The Marinello Lakes: Sicilian nature, poetry and mysteries
The outline of the Marinello Lakes, in the province of Messina, constantly changes due to marine currents and sea storms.
If you happen to look out from the sacristy of the old Sanctuary of the Black Madonna of Tindari – built on the top of the hill of the same name, a promontory belonging to the Nebrodi Hills, over 250 meters high – be prepared for the breathtaking view over the Tyrrhenian Sea, with Aeolian Islands at the horizon.
Sicilian poet Salvatore Quasimodo – who was awarded the Nobel for Literature in 1959 – described the feeling in verse:
I climb airy peaks, precipices, / following the wind in the pines, / and the crowd of them, lightly accompanying me, / fly off into the air, / wave of love and sound.
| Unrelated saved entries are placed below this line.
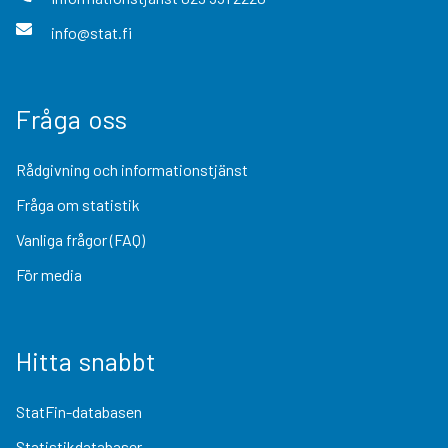
info@stat.fi
Fråga oss
Rådgivning och informationstjänst
Fråga om statistik
Vanliga frågor (FAQ)
För media
Hitta snabbt
StatFin-databasen
Statistikdatabaser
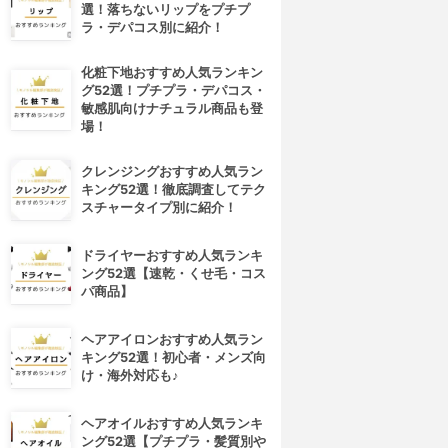
選！落ちないリップをプチプ
ラ・デパコス別に紹介！
化粧下地おすすめ人気ランキン
グ52選！プチプラ・デパコス・
敏感肌向けナチュラル商品も登
場！
クレンジングおすすめ人気ラン
キング52選！徹底調査してテク
スチャータイプ別に紹介！
ドライヤーおすすめ人気ランキ
ング52選【速乾・くせ毛・コス
パ商品】
ヘアアイロンおすすめ人気ラン
キング52選！初心者・メンズ向
け・海外対応も♪
ヘアオイルおすすめ人気ランキ
ング52選【プチプラ・髪質別や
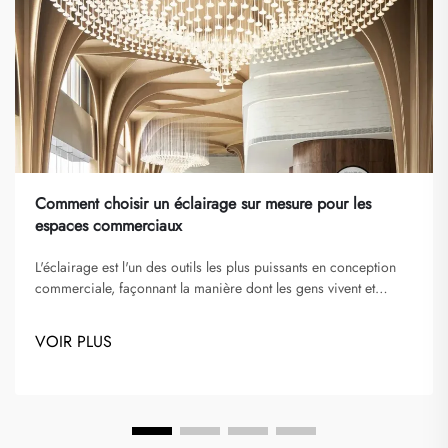
Comment choisir un éclairage sur mesure pour les
espaces commerciaux
L'éclairage est l'un des outils les plus puissants en conception
commerciale, façonnant la manière dont les gens vivent et
interagissent avec un espace. Des bureaux et restaurants aux
hôtels, magasins de détail et galeries, l'éclairage influence
VOIR PLUS
l'ambiance, met en valeur la marque et améliore...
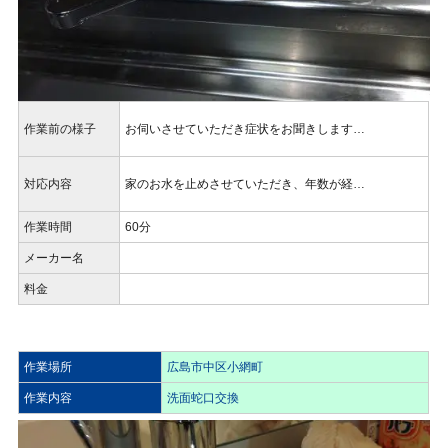
作業前の様子
お伺いさせていただき症状をお聞きします…
対応内容
家のお水を止めさせていただき、年数が経…
作業時間
60分
メーカー名
料金
作業場所
広島市中区小網町
作業内容
洗面蛇口交換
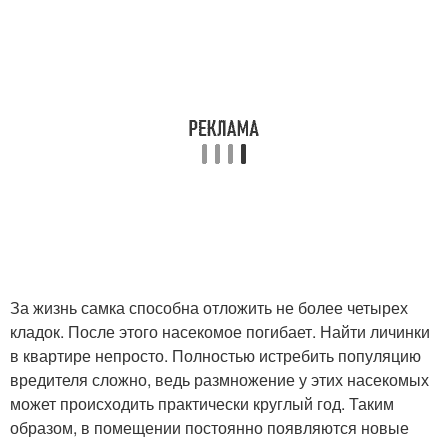
За жизнь самка способна отложить не более четырех
кладок. После этого насекомое погибает. Найти личинки
в квартире непросто. Полностью истребить популяцию
вредителя сложно, ведь размножение у этих насекомых
может происходить практически круглый год. Таким
образом, в помещении постоянно появляются новые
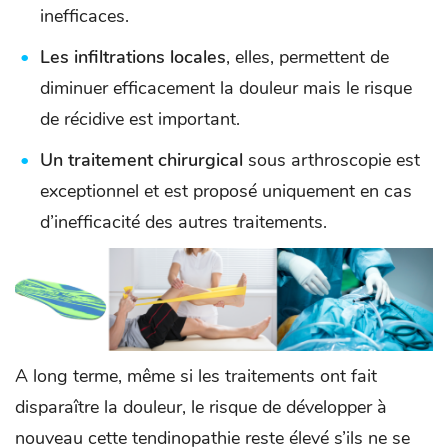
inefficaces.
Les infiltrations locales
, elles, permettent de
diminuer efficacement la douleur mais le risque
de récidive est important.
Un traitement chirurgical
sous arthroscopie est
exceptionnel et est proposé uniquement en cas
d’inefficacité des autres traitements.
A long terme, même si les traitements ont fait
disparaître la douleur, le risque de développer à
nouveau cette tendinopathie reste élevé s’ils ne se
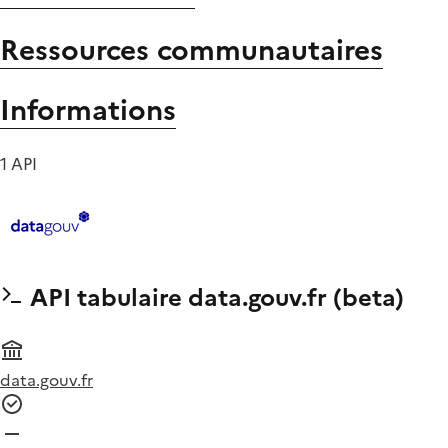
Ressources communautaires
Informations
1 API
API tabulaire data.gouv.fr (beta)
data.gouv.fr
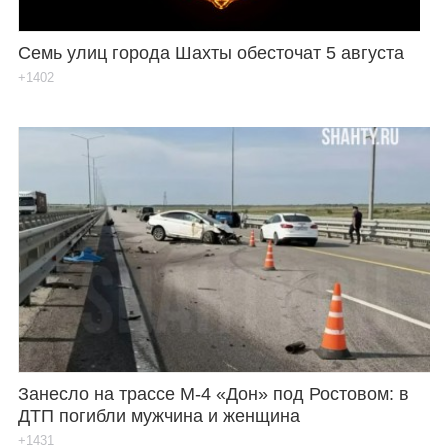
Семь улиц города Шахты обесточат 5 августа
+1402
Занесло на трассе М-4 «Дон» под Ростовом: в
ДТП погибли мужчина и женщина
+1431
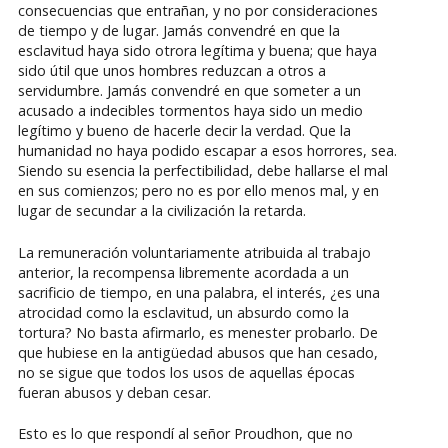
consecuencias que entrañan, y no por consideraciones
de tiempo y de lugar. Jamás convendré en que la
esclavitud haya sido otrora legítima y buena; que haya
sido útil que unos hombres reduzcan a otros a
servidumbre. Jamás convendré en que someter a un
acusado a indecibles tormentos haya sido un medio
legítimo y bueno de hacerle decir la verdad. Que la
humanidad no haya podido escapar a esos horrores, sea.
Siendo su esencia la perfectibilidad, debe hallarse el mal
en sus comienzos; pero no es por ello menos mal, y en
lugar de secundar a la civilización la retarda.
La remuneración voluntariamente atribuida al trabajo
anterior, la recompensa libremente acordada a un
sacrificio de tiempo, en una palabra, el interés, ¿es una
atrocidad como la esclavitud, un absurdo como la
tortura? No basta afirmarlo, es menester probarlo. De
que hubiese en la antigüedad abusos que han cesado,
no se sigue que todos los usos de aquellas épocas
fueran abusos y deban cesar.
Esto es lo que respondí al señor Proudhon, que no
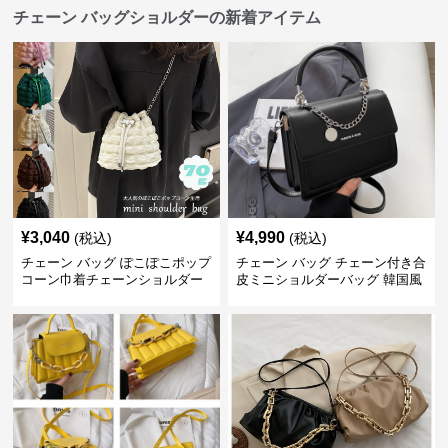
チェーン バッグショルダーの新着アイテム
¥
3,040
¥
4,990
(税込)
(税込)
チェーン バッグ ぽこぽこポップ
チェーン バッグ チェーン付き合
コーン巾着チェーンショルダー
皮ミニショルダーバッグ 韓国風
バッグ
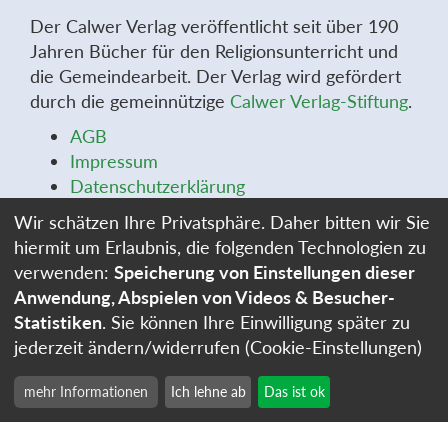
Der Calwer Verlag veröffentlicht seit über 190
Jahren Bücher für den Religionsunterricht und
die Gemeindearbeit. Der Verlag wird gefördert
durch die gemeinnützige
Calwer Verlag-Stiftung
.
AGB
Impressum
Datenschutzerklärung
Widerrufsbelehrung
Wir schätzen Ihre Privatsphäre. Daher bitten wir Sie
Widerrufsformular
hiermit um Erlaubnis, die folgenden Technologien zu
Stellenangebote
verwenden:
Speicherung von Einstellungen dieser
Cookie-Einstellungen
Anwendung, Abspielen von Videos & Besucher-
Statistiken
. Sie können Ihre Einwilligung später zu
jederzeit ändern/widerrufen (Cookie-Einstellungen)
mehr Informationen
Ich lehne ab
Das ist ok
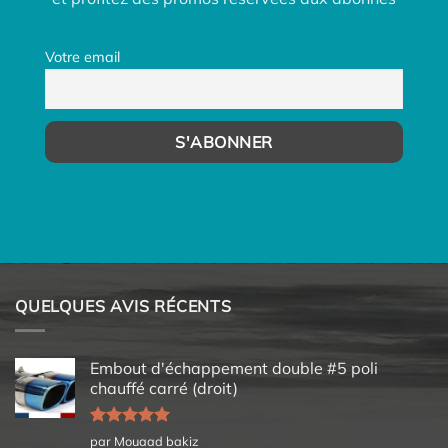
Votre email
QUELQUES AVIS RÉCENTS
Embout d'échappement double #5 poli
chauffé carré (droit)
Note
5
sur
par Mouaad bakiz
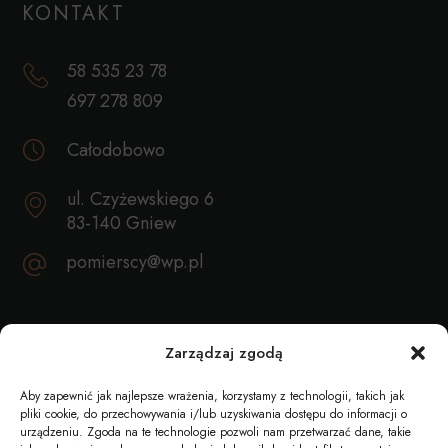
KONTAKT
58 535 23 78
697 278 809
Całodobowo
ul. Czyżewskiego 6
83-140 Gniew
pomierscy@wp.pl
REKOMENDACJE
Zarządzaj zgodą
Aby zapewnić jak najlepsze wrażenia, korzystamy z technologii, takich jak
pliki cookie, do przechowywania i/lub uzyskiwania dostępu do informacji o
urządzeniu. Zgoda na te technologie pozwoli nam przetwarzać dane, takie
Look down at the foot of these “airy peaks” and you’ll discover the brackish ponds the Marinello Lakes Natural Reserve was named after, when it was founded in 1998.
This part of the Sicilian coastline is simply full of legends and traditions. At one point, the rock opens up into a grotto known as Donna Villa Cave, named after the beautiful and cruel sorceress – somewhere between Circe and a Siren – who bewitched seamen with her singing. Those who were unable to resist were rewarded with days and nights of intense passion… followed by a final sentence and terrible death, at the hands of the mysterious and ferocious man-eater.
But don’t let legends scare you out of visiting the Donna Villa Cave: all you will see are beautiful, imposing stalactites and stalagmites. The old Sanctuary is also well worth a visit: it is home to a statue of the Black Madonna from the 8th-9th century, which arrived here on a ship, escaping the Orient’s iconoclastic persecutions.